Liquidation is the process of selling off a company’s assets, settling its debts, and distributing the remaining funds to stakeholders. Dissolution, on the other hand, is the legal process of terminating a company’s existence as a legal entity.

When would a company choose liquidation over dissolution?

A company may choose liquidation when it is insolvent and unable to meet its financial obligations. Liquidation allows for the orderly sale of assets to repay creditors. Dissolution, on the other hand, may be chosen for reasons such as a change in business direction, retirement of the owner, or partnership disputes.

What are the different types of liquidation?

The three main types of liquidation are compulsory liquidation, creditors’ voluntary liquidation (CVL), and members’ voluntary liquidation (MVL).
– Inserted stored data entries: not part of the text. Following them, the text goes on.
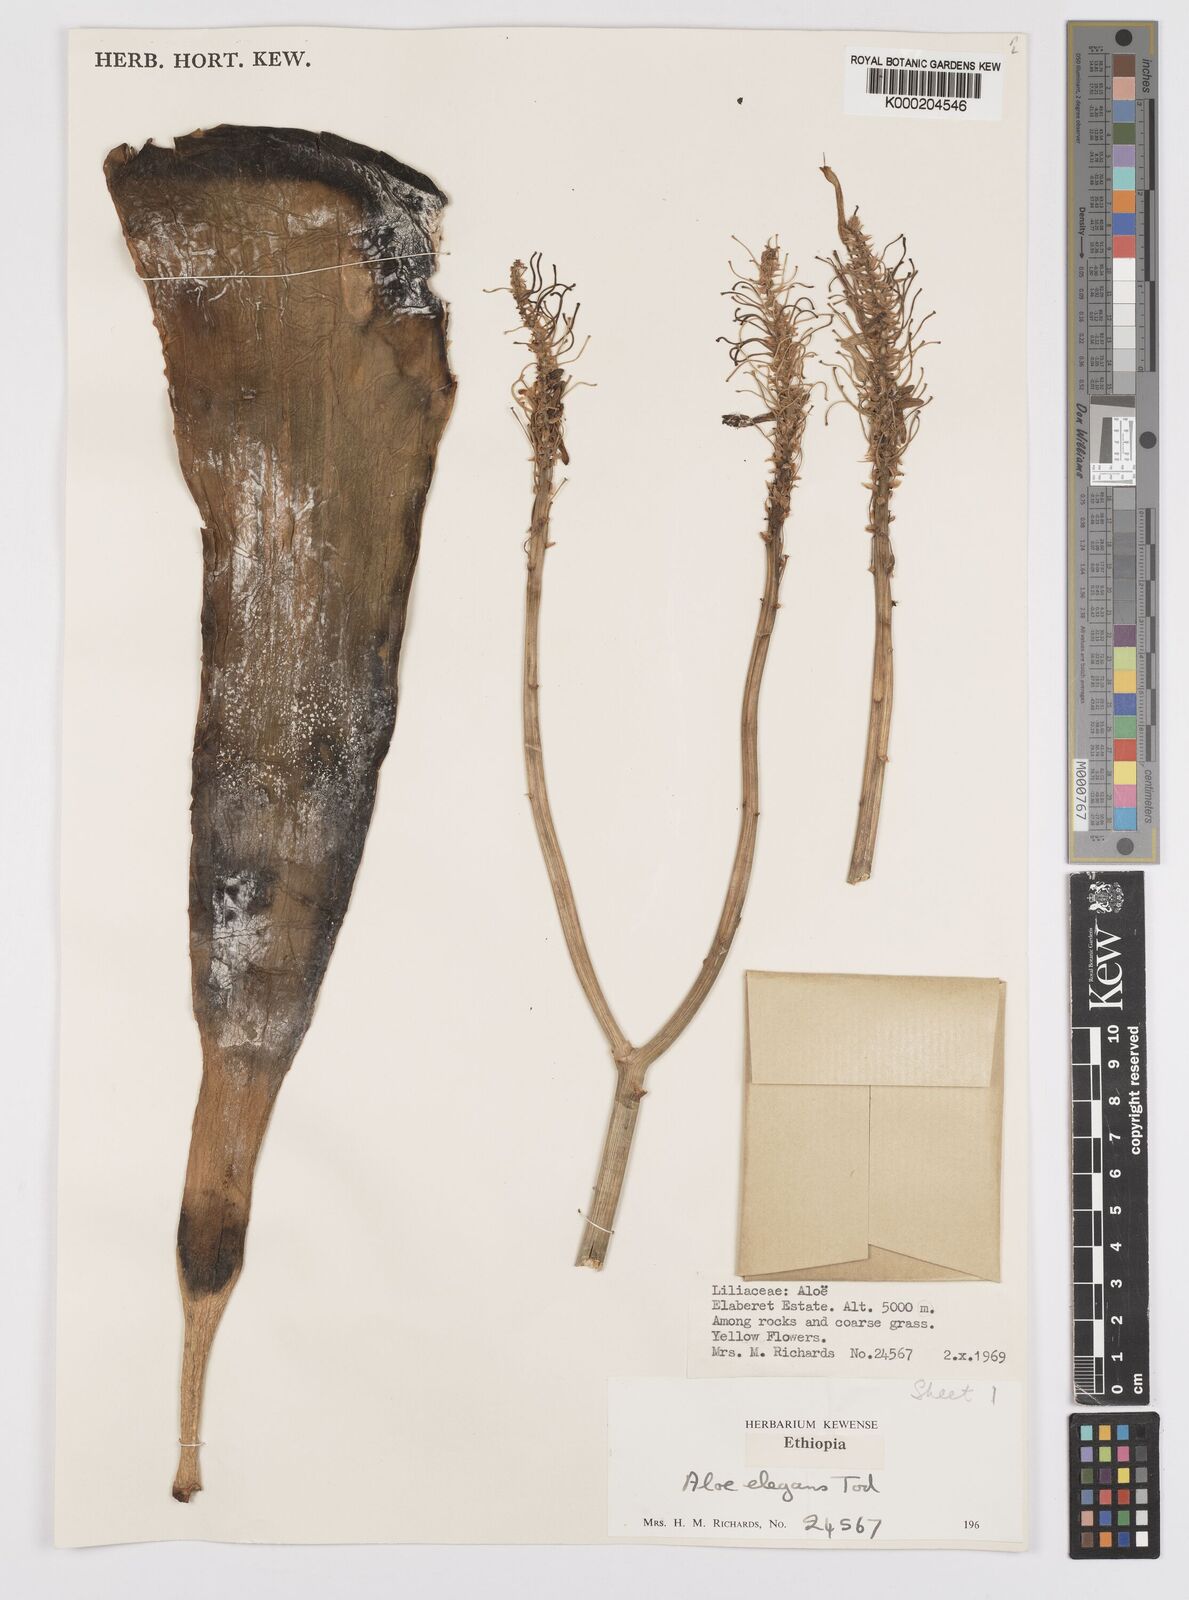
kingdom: Plantae
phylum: Tracheophyta
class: Liliopsida
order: Asparagales
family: Asphodelaceae
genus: Aloe
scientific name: Aloe elegans
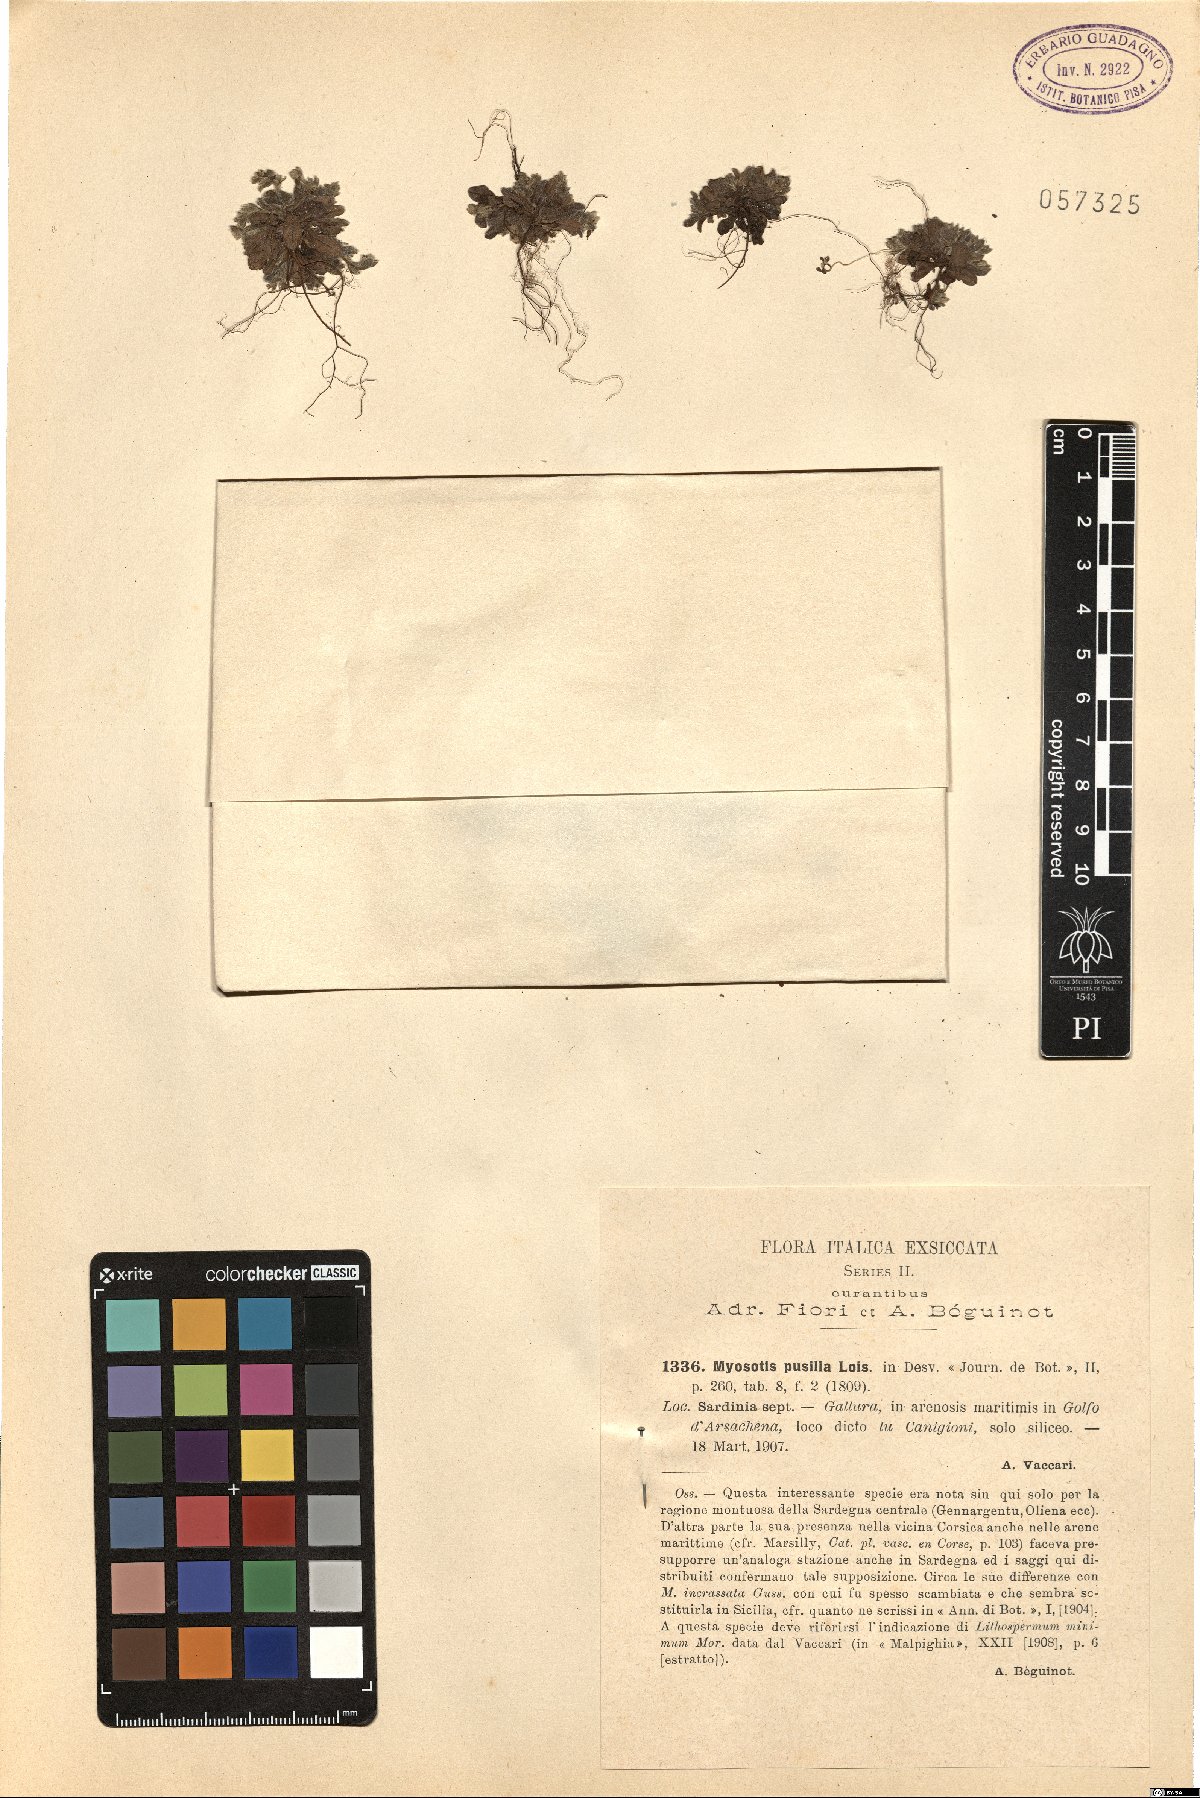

Compulsory liquidation is court-ordered, CVL is initiated by the company’s directors and shareholders when the company is insolvent, and MVL is initiated by the shareholders when the company is solvent.

What happens to employees during liquidation?

In a liquidation process, employees may face job losses as the company’s operations are terminated. However, specific laws and regulations govern employee rights and protections during the liquidation process, such as payment of outstanding wages or entitlements.

What are the common reasons for choosing dissolution?

Dissolution may be chosen for various reasons, including a change in business direction, retirement or personal reasons of the owner, lack of profitability, partnership disputes, regulatory or legal issues, mergers and acquisitions, or as part of a strategic restructuring plan.

Does dissolution always involve liquidation?

No, dissolution does not always involve liquidation. Dissolution refers to the legal termination of a company’s existence, while liquidation involves the sale of assets and settlement of debts. Dissolution can occur without liquidation if there are no remaining assets or liabilities to address

What are the legal requirements for liquidation and dissolution?

The legal requirements for liquidation and dissolution vary depending on the jurisdiction and applicable laws. It is advisable to seek professional advice from legal, financial, and insolvency experts to ensure compliance with the specific requirements and procedures.